GOAL 1:
In the post on attribute subtypes, swap "reserved" in for "unassigned" and rewrite the passage from "We have some" to "types to do it." with that one change.

EXCERPTED TEXT:

First of all: sorry for my English. I hope that you will be understand me.
I just finished to read this list about last three mounts. I find many
interesting threads and many ideas in it. But questions still more.
Following my IMHO about some this questions.
1. Subtypes.
We have some unassigned attribute types in RFC-2865 and others. On other
hand we need to support many service or even application specific
attributes. So I think that we can use unassigned types to do it.
We can standardize that (for example) attribute 241 must be used for
WLAN, 242 for LAN, 243 for SIP and so on. The format of such attributes
like Vendor-Specific (26) attribute.
Madjid write about idea like this and Diameter specification describe
something like this (but I still not familar with it).
Or another way is to use some attribute (241 for example) to carry
service-specific information (based on Service-Type attribute) like
Vendor-Specific attribute format:
Service-Specific ::= 241 Length Service-Type String
String ::= Type Length Value ...
Service-Type value in Service-Type attribute and in Service-specific
attribute must be equal. If not server/client may (must?) ignore this
this attribute (or whole packet?)
And then use 242 (for example) to carry application-specific information
such as "Prepaid" or others; 243 to carry tunnel-specific information
(based on Tunnel-Type attribute) and so on.

(Data items)
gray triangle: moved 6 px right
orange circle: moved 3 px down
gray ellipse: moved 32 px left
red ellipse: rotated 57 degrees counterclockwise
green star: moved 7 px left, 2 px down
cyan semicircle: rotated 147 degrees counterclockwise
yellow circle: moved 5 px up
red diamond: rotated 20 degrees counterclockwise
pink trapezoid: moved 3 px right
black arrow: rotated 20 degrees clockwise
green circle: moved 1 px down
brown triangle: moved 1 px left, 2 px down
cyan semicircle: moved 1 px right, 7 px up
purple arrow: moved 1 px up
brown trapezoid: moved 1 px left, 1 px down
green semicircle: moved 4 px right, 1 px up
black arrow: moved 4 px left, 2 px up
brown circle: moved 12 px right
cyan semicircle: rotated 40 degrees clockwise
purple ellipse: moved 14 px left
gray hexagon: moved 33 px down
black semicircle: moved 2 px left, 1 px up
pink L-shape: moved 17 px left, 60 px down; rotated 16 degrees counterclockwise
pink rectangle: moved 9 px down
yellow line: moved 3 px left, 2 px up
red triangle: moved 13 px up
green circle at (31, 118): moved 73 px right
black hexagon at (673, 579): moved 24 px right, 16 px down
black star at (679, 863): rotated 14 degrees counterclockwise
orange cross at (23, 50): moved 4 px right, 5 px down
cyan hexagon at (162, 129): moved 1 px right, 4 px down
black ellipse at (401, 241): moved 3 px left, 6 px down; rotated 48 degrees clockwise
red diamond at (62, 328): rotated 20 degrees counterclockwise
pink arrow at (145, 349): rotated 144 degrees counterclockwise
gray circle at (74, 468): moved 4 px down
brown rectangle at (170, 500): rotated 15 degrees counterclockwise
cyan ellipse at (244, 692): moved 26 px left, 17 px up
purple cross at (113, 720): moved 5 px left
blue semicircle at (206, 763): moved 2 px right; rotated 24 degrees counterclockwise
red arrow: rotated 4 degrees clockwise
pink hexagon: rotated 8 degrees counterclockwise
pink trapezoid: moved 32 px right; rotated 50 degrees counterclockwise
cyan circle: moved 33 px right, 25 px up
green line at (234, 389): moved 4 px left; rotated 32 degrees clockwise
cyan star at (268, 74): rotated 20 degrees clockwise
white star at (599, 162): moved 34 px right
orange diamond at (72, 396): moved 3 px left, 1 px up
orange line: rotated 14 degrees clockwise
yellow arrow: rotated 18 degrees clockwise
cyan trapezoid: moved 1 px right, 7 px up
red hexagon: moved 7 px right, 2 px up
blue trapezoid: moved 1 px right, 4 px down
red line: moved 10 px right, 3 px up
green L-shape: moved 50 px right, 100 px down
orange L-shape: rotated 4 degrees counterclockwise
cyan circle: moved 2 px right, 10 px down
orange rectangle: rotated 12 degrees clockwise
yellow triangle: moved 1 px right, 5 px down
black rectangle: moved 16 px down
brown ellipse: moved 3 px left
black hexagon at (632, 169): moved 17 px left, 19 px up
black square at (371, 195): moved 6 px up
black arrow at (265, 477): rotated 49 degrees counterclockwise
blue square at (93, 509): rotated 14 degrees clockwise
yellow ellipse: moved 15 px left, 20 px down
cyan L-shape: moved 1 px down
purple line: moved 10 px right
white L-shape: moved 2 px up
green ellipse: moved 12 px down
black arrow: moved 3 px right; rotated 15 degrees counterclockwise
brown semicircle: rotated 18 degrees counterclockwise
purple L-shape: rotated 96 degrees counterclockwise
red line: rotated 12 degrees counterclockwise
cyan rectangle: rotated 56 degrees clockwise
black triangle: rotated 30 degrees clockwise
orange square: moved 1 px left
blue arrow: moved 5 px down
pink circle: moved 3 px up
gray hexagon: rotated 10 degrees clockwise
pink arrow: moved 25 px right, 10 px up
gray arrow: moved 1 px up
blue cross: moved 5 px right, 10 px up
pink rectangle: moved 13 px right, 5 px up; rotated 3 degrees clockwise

GOAL 2:
Pick out every line of the entries above that contains the word "gray", and copy each of those lines in full.

EXERCISE RESULT 1:
We have some reserved attribute types in RFC-2865 and others. On other
hand we need to support many service or even application specific
attributes. So I think that we can use reserved types to do it.

EXERCISE RESULT 2:
gray triangle: moved 6 px right
gray ellipse: moved 32 px left
gray hexagon: moved 33 px down
gray circle at (74, 468): moved 4 px down
gray hexagon: rotated 10 degrees clockwise
gray arrow: moved 1 px up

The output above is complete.